My Mentor #4
Many of you know the name “Samir.” He has been a central figure in so many of my stories. I got to know him and his family through his oldest son who was part of our university student work called “The Olive Grove” in the late 90’s.
He’s a Lebanese businessman who has lived in Saudi Arabia for many years. Samir and I first met in 1998 and instantly became best friends. He took me under his wing, introduced me to all of his friends – and led me into a new way of thinking about the Middle East and in many ways – Jesus.
He and I and my other friend, also named Sameer, formed a small group of three that would meet together regularly to pray, study the scriptures and dream about life and changing our world. Samir would simply believe what Jesus said. As a Muslim he didn’t have the baggage that I brought to the discussion out of my Christian heritage. As a Muslim he didn’t have the baggage that I brought to the discussion out of my Christian heritage. He would always say “Jesus is closer to us than anybody thinks, his teachings are so simple and straightforward so don’t complicate him. Just read him, believe him, and follow him.” He would just read the words and follow. When Jesus said “If two or three agree on anything in my name…I will do it” – he just believed. And so he would say – “What should we agree on today?”
And the stories that came from that are many and amazing!
Samir taught me how to mix following Jesus and having fun. He used to say that following Jesus means loving him, loving the people, and loving life, so have fun. He would joke “Carl came to teach me about Jesus and I’m here to teach him how to party.” It was true. I arrived in Lebanon as a fairly uptight missionary working hard to convert the heathens.
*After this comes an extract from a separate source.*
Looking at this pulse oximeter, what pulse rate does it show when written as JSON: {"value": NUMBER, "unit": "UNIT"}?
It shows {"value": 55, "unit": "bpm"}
But I didn’t know how to relate. Relax. Have fun! The parties at the Kreidieh’s home were the best. Oftentimes hundreds of people enjoying life with good Cuban cigars, a glass of something good to drink and a live band with dancing. All new to me. But in every corner – and sometimes all together – we’d have amazing conversations about faith, God and life.
Samir has taught me SO much. Ways to think of leadership relationally, not structurally. How to love both the rich and the poor. How to say “no” without saying no. What it looks like to love your kids and wife. How to honor people who deserve honor…and even those who don’t.
Most of what I do now and much of how I do it – came from Samir. My debt to him is lifelong, and my love for him and his family is full of deep gratitude. Thank you Samir!